Currently, the Feast of the Baptism of the Lord is usually celebrated the Sunday after Epiphany. The exception is when Epiphany is observed on January 7th or 8th; this causes the Baptism to be celebrated on the Monday immediately following Epiphany. When celebrated on Sunday, the Feast of the Baptism is part of the Christmas season, but when displaced to Monday it falls in Ordinary Time.

==== History ====
The Tridentine calendar had no feast of the Baptism of the Lord for almost four centuries.

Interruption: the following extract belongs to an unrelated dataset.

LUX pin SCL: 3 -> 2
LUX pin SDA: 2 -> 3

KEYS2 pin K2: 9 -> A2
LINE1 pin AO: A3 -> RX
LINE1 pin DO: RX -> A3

Then the feast was instituted, under the denomination "Commemoration of the Baptism of our Lord", for celebration on 13 January as a major double, using for the Office and the Mass those previously said on the Octave of the Epiphany abolished by Pius XII; however, if the Commemoration of the Baptism of Our Lord occurred on Sunday, the Office and Mass were to be those of the Feast of the Holy Family without any commemoration.

In his revision of the calendar five years later, Pope John XXIII kept on 13 January the "Commemoration of the Baptism of our Lord Jesus Christ", with the rank of a second-class feast.

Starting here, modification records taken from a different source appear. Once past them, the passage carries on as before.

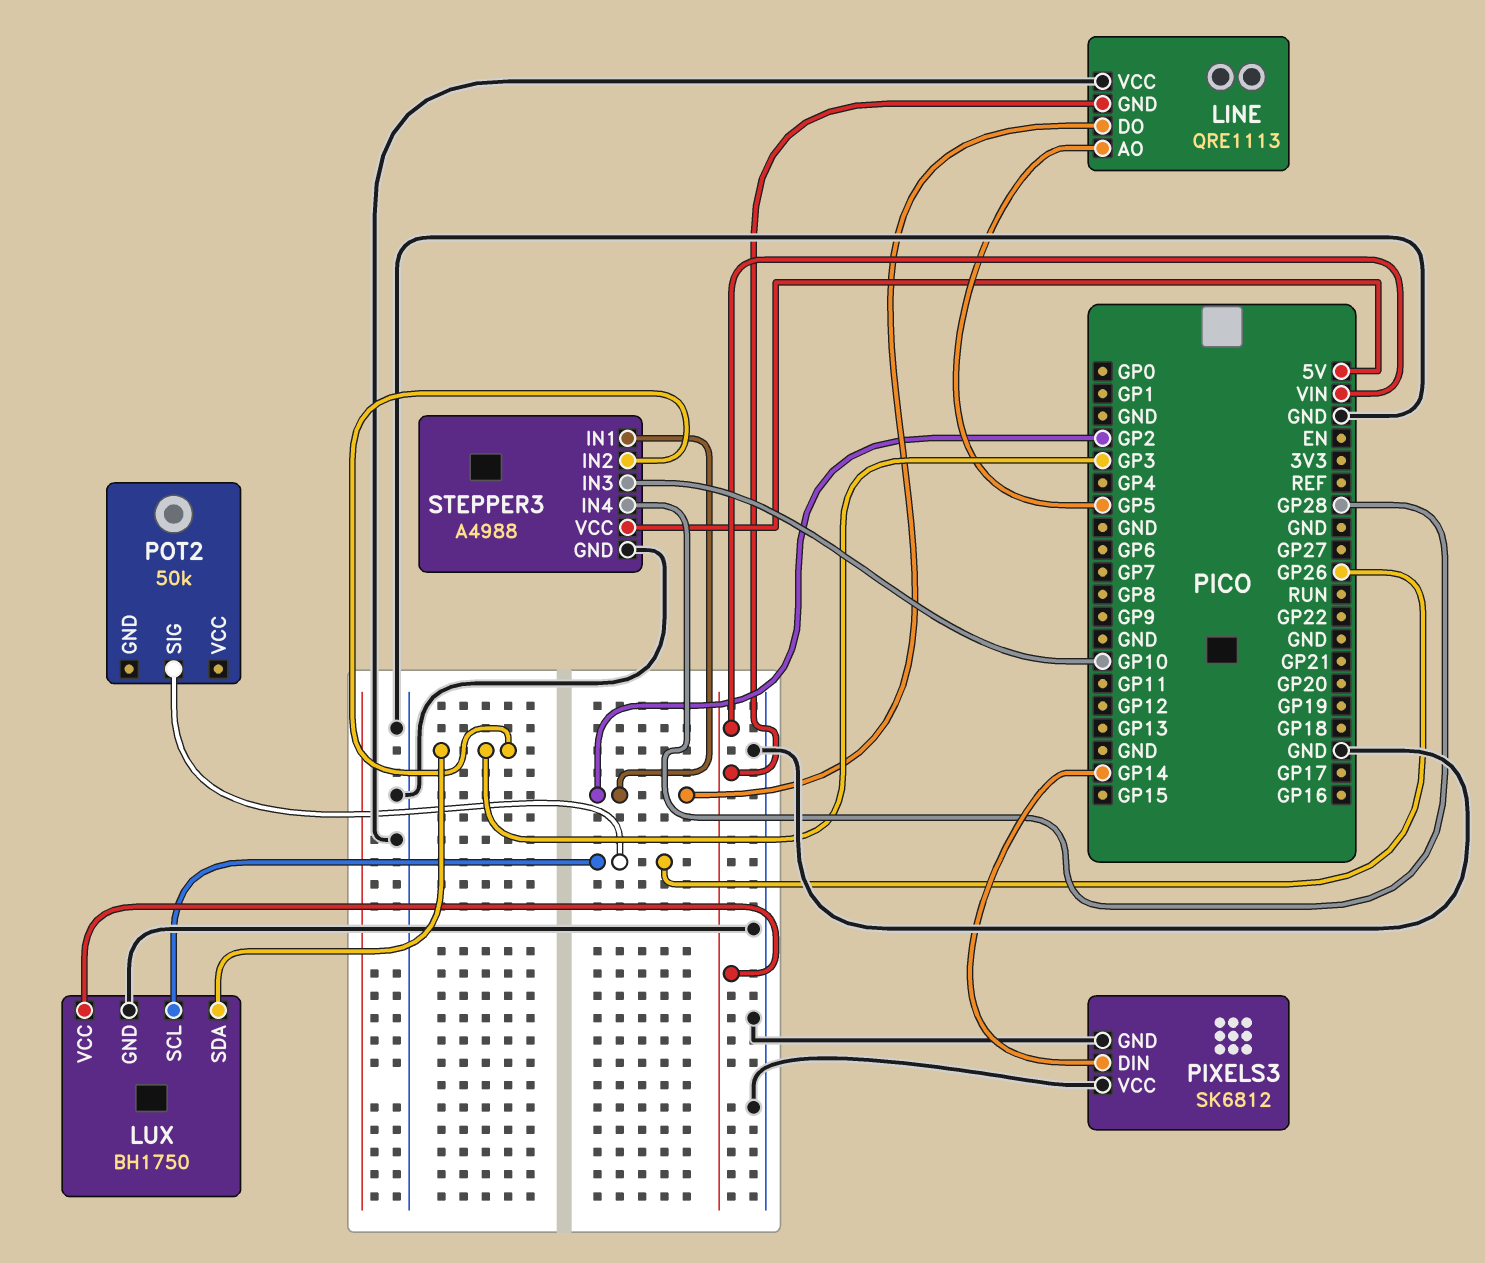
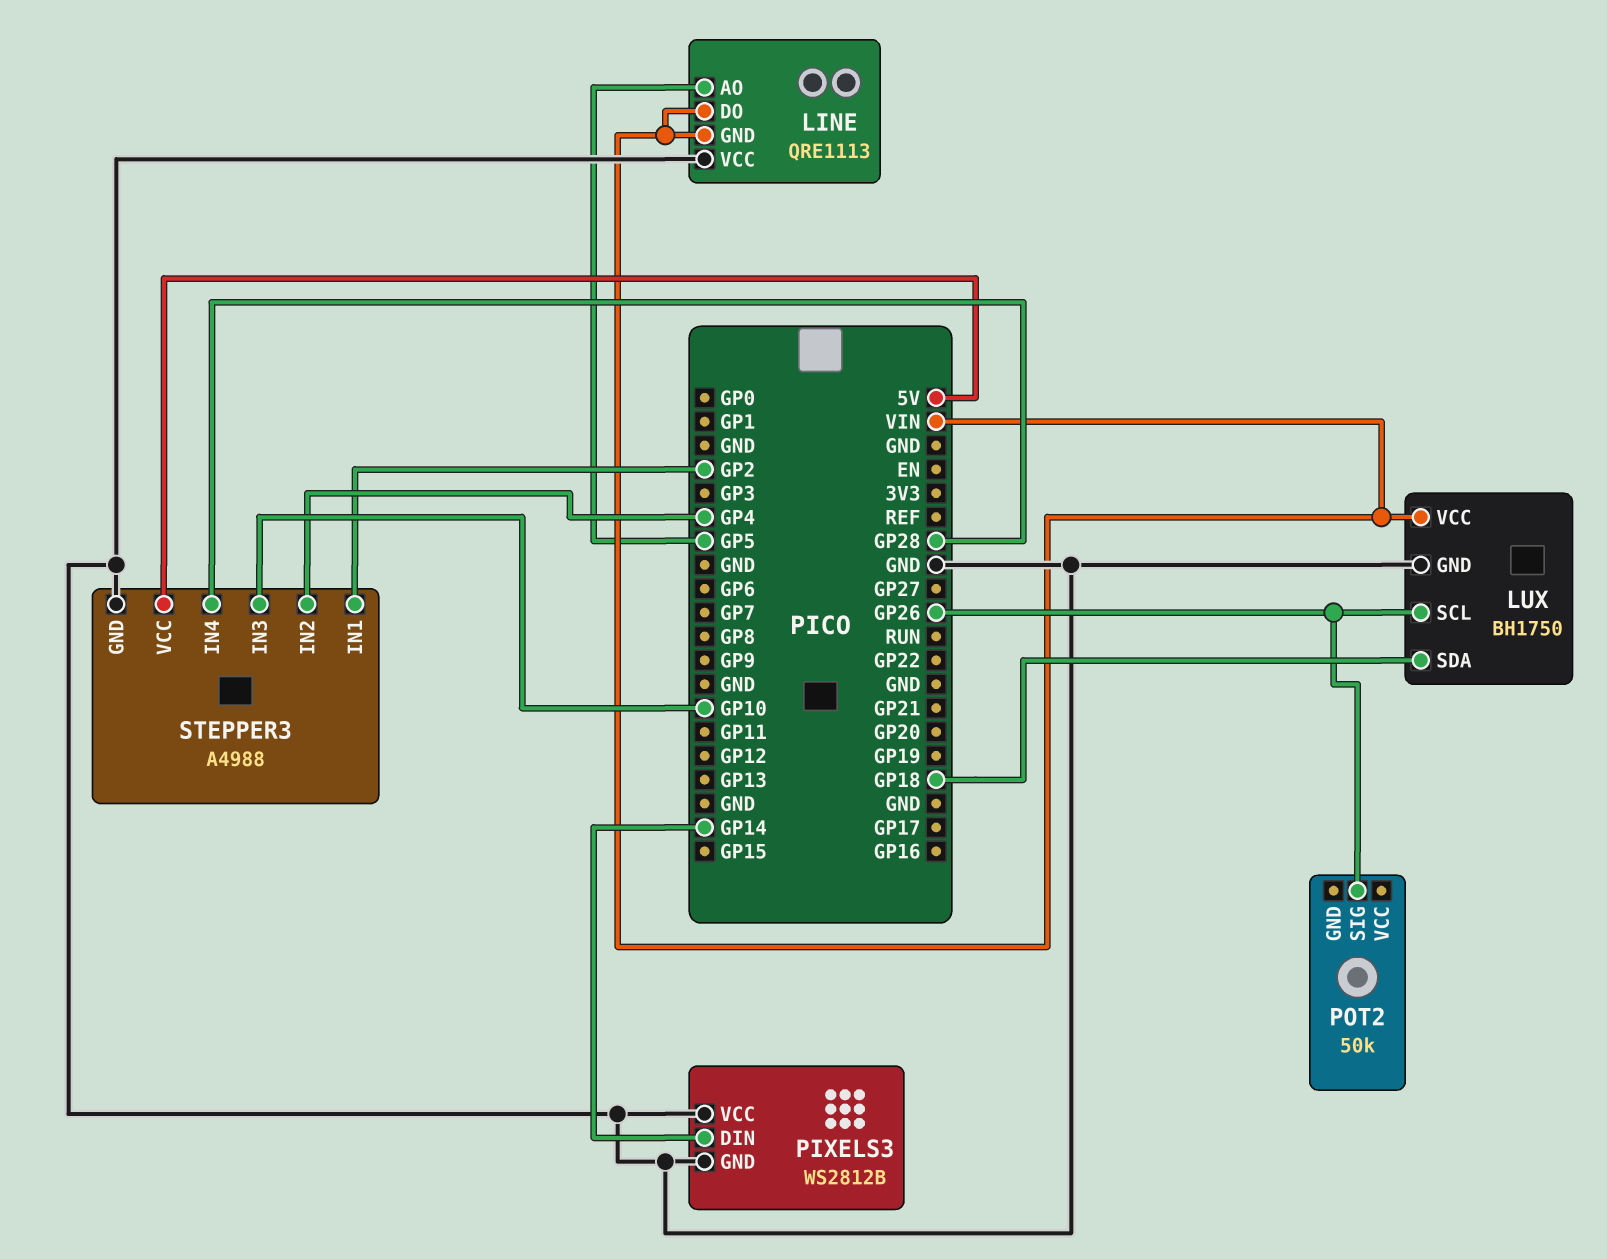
LINE pin DO: GP2 -> VIN
LUX pin SDA: GP3 -> GP18
PIXELS3: SK6812 -> WS2812B
STEPPER3 pin IN2: GP3 -> GP4

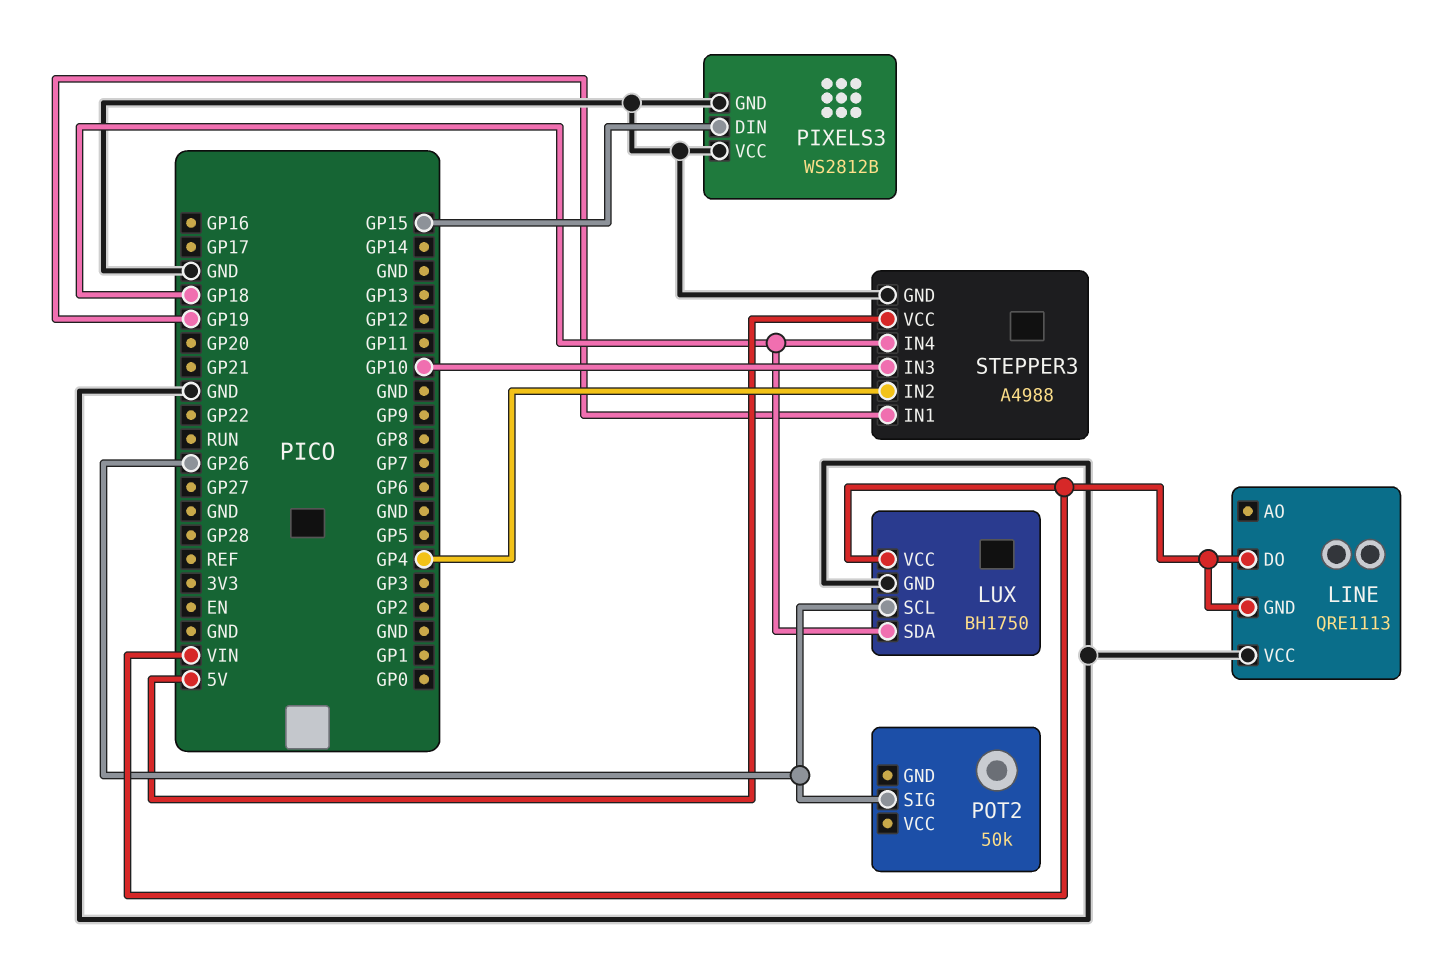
LINE pin AO: GP5 -> none
PIXELS3 pin DIN: GP14 -> GP15
STEPPER3 pin IN1: GP2 -> GP19
STEPPER3 pin IN4: GP28 -> GP18

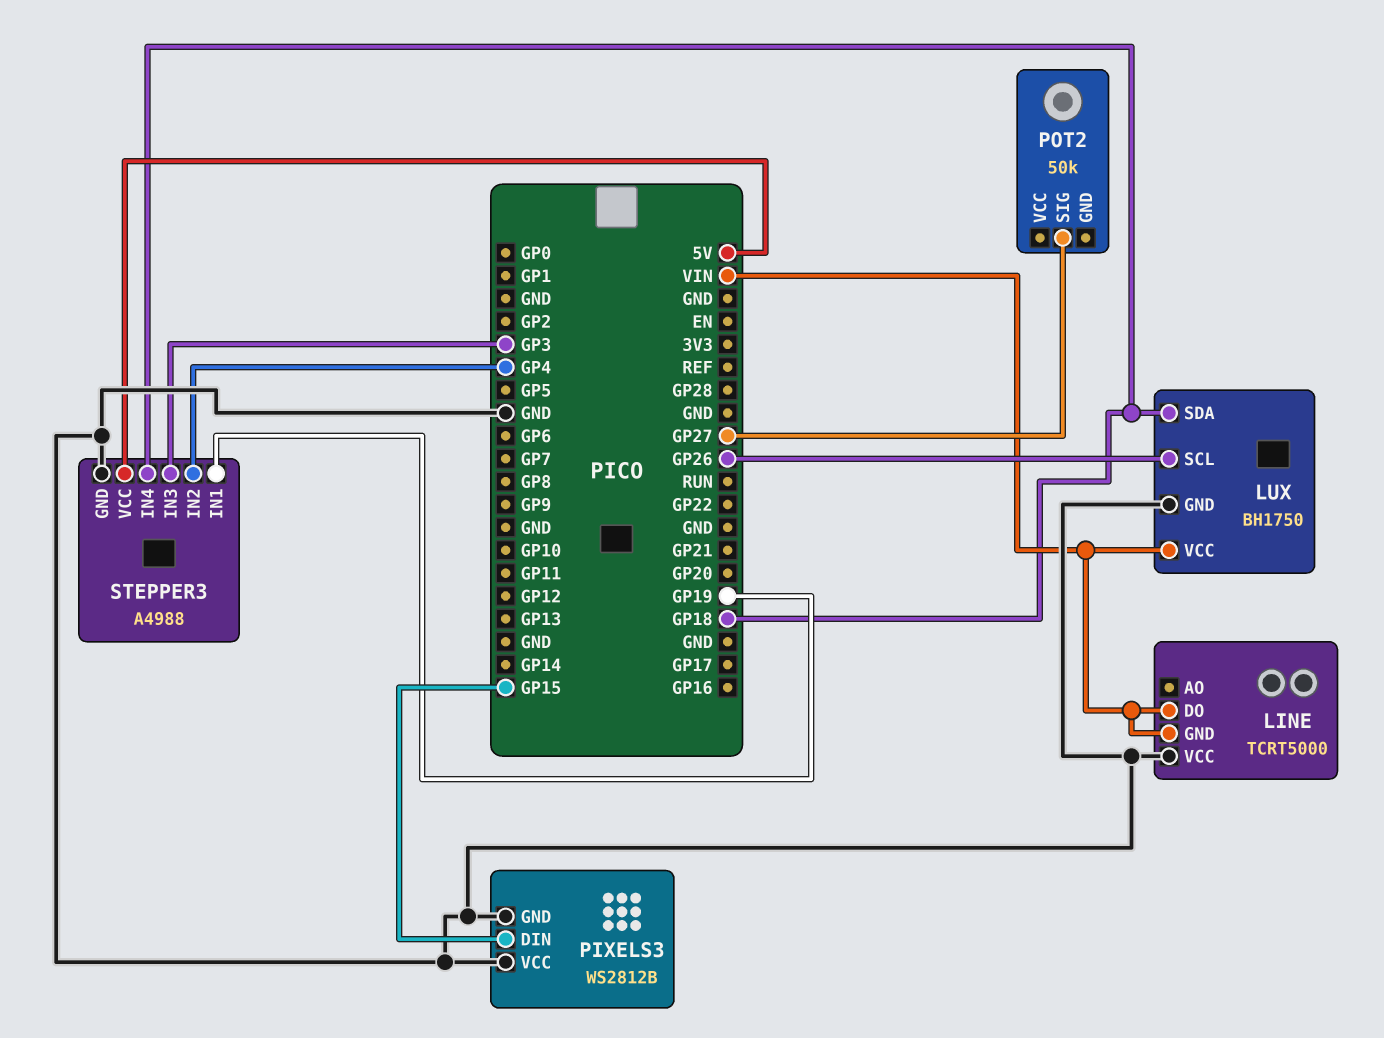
LINE: QRE1113 -> TCRT5000
POT2 pin SIG: GP26 -> GP27
STEPPER3 pin IN3: GP10 -> GP3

A mere 14 years after the institution of the feast, Pope Paul VI set its date as the first Sunday after January 6 (as early as January 7 or as late as January 13) or, if in a particular country the Epiphany is celebrated on Sunday, January 7 or Sunday, January 8, on Monday, January 8 or Monday, January 9, respectively.

Pope John Paul II initiated the custom on this feast of the reigning Supreme Pontiff baptising babies in the Sistine Chapel.

===Lutheran churches===
In the past, the Lutheran churches as with other Western Christian churches, commemorated the Baptism of the Lord on the octave of the Feast of the Epiphany.

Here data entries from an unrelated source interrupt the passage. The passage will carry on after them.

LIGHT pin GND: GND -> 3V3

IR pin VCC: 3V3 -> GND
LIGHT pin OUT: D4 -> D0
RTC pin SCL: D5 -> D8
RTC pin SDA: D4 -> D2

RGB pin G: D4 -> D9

The Feast of the Baptism of the Lord is celebrated today in many Lutheran parishes as a separate feast, on the first Sunday after the feast of the Epiphany.

Lutheran churches with Scandinavian history, such as the Evangelical Lutheran Synod celebrate the Baptism of Christ on the final Sunday before Lent, or Quinquagesima Sunday. Chronologically, the Temptation of Jesus, heard on the first Sunday in Lent, immediately follows the Baptism of Jesus. This follows the lectionary which Johannes Bugenhagen included in his church order he brought to Denmark.

===Anglican Communion===
In the Church of England, Epiphany may be observed on January 6, or on the Sunday between January 2 and 8. If Epiphany is observed on a Sunday on January 6 or before, the Baptism of Christ is observed on the following Sunday. If the Epiphany is observed on January 7 or 8, the Baptism of Christ is observed on the following Monday, on January 8 or 9. In the Church of England, Ordinary Time does not begin until the day after the Presentation of Christ in the Temple.

In the Episcopal Church [USA], Epiphany is always celebrated on January 6, and the Baptism of the Lord is always celebrated on the following Sunday. It is not clear as to whether or not the Feast of the Baptism of Our Lord is the end of Christmastide for the Episcopal Church. On one hand, the Prayer Book refers to the "Twelve Days of Christmas," and clearly distinguishes between the Christmas and Epiphany seasons, the latter extending until Ash Wednesday. On the other hand, the Prayer Book allows for the continued use of Christmas prayers and readings on the weekdays following the Epiphany and leading up to the Baptism of Our Lord. Further, the Epiphany and the Baptism of Christ are viewed as specially connected, allowing the interpretation that Christmastide does extend through and ends with the Feast of Our Lord's Baptism on the Sunday following the Epiphany.

===Methodist churches===

The Feast of the Baptism of the Lord is celebrated in many Methodist parishes on the second Sunday in January, after the feast of the Epiphany has already occurred.